You’re busy — we get it. Even if your nest is empty, you’re retired, or you’re continuing to climb the corporate ladder, spending precious minutes on a multistep skin care regimen morning and night might not appeal to you. But here’s the thing: A dedicated skin care routine first thing in the morning and right before hitting the sheets at night makes a difference later in life.
“Mature skin does require both a day and night regimen — sorry!” says board-certified oculofacial plastic surgeon Dr. Chaneve Jeanniton, at Brooklyn Face & Eye in New York City. “Generally, the morning is when you should use products to protect your skin, and in the evening products should be used for repair. This is particularly important for mature skin, because the rate of cellular turnover slows as one ages.” If you need more convincing — and a little bit of direction to reap the most benefits from your regimen — read on.
What Your Skin Needs for Prime Time: Day
You wake up; you shower; maybe you wash your face with some soap. Good enough? Not a chance. Daytime is all about prevention, according to Dr. Jeanniton. “A morning routine should include — at a minimum — protection from the sun’s ultraviolet rays with a broad-spectrum sunscreen of SPF 30 or higher,” she says. Her reasoning: Broad-spectrum sunscreen protects and prevents threefold: “It reduces the risk of skin cancer, helps prevent skin discolorations like brown spots and blotchiness from forming or worsening, and slows the development of fine lines and wrinkles,” she says.
While using broad-spectrum sunscreen checks the box for minimum daytime requirements, Dr. Jeanniton advises also cleansing your skin — hopefully with a face-specific formula — and following with a product (cream, serum, or lotion) containing antioxidants, which defend skin against what sunscreen can’t — mainly, environmental stressors like pollution and cigarette smoke. “Look for ingredients such as vitamin C, vitamin E, CoQ10, niacinamide, or alpha-lipoic acid to deliver antioxidant protection,” she says.
What Your Skin Needs for Downtime: Night
By the end of the day, you might find yourself too exhausted to go through the skin care motions, but skipping care for your complexion before bed is a major no-no. “While mornings are the prime time for prevention, night regimens should switch the focus to repair,” says Dr. Jeanniton. First things first: Remove makeup and the day’s dirt and sweat using a cleanser of your choice; you don’t want your skin stewing in grime all night long. Then focus on renewal with a product containing retinoids, a vitamin A derivative available in lower concentrations over the counter or higher prescription formulations (like tretinoin).

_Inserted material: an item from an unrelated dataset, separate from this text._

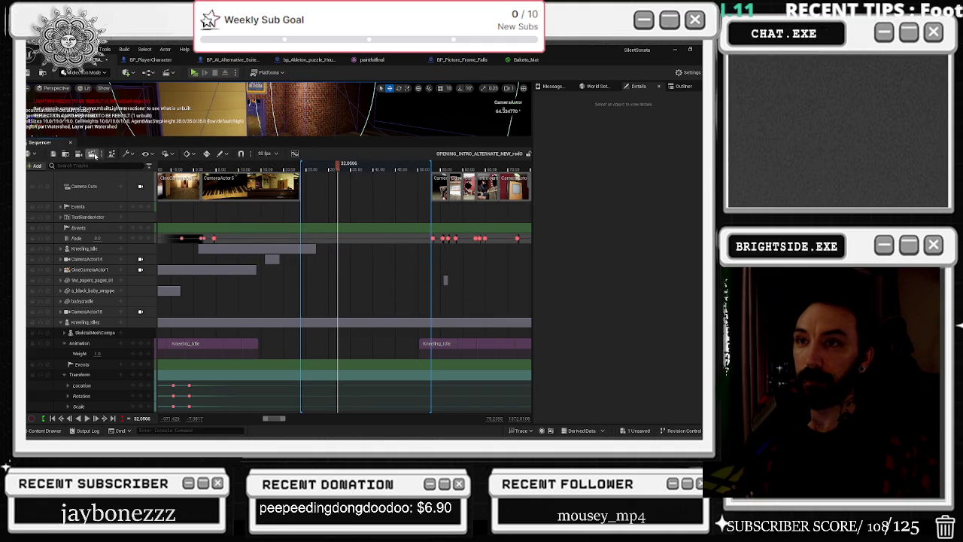
click(123, 153)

“There are decades of clinical studies that have shown retinoids to address the concerns of mature skin by regulating skin cell turnover and stimulating collagen production, which translates to smoother skin with fewer imperfections like wrinkles, fine lines, and age spots,” Dr. Jeanniton says. And who wouldn’t want to wake up to smoother, more even-toned skin? Plus, nighttime is the best time to apply retinoids, as sunlight interferes with their efficacy. For those who experience sensitivities to retinoids, Dr. Jeanniton offers this advice: “First, try washing with a gentle cleanser, applying a light moisturizer, and then letting your skin dry for 10 to 15 minutes; then, use a pea-size amount of the retinoid product for your entire face.” After several uses, your skin’s tolerance to retinoids should build while irritation decreases.
Extras Worth Adding
If you have your absolute essentials listed above — cleanser, broad-spectrum sunscreen SPF 30 or higher, and an antioxidant-rich serum or lotion for day; cleanser and retinoid formula for night — there are additional products that Dr. Jeanniton stresses are worth the effort.
Moisturizer: “Mature skin tends to get drier, adding to the appearance of fine lines and wrinkles,” she says. To counteract dryness, incorporate a moisturizer for both the face and eye area to add hydration, which, in turn, visually plumps skin. She recommends applying moisturizer day or night or both — depending on the level of dehydration your skin experiences.
Exfoliator: The benefits of chemical exfoliators, like alpha hydroxy acids, can’t be stressed enough for mature skin: They help slough away dead skin, clear up menopausal acne, and stimulate collagen production. But Dr. Jeanniton warns that exfoliators should be used only two or three times a week max. “Depending on the formulation, they can be used day or night, but moderation is key. And avoid harsh physical scrubs!” she warns.
Anti-aging Ingredients: While there are enough anti-aging ingredients in the skin care field to make your head spin, Dr. Jeanniton points to peptides, cell growth factors, and brighteners like alpha-arbutin and kojic acid as ones to put your faith in. “These ingredients are for the skin geeks out there, and they all benefit mature skin,” she says. When you shop for your daytime serum, lotion, or cream, choose one that not only packs in antioxidant benefits, but also some of these ingredients.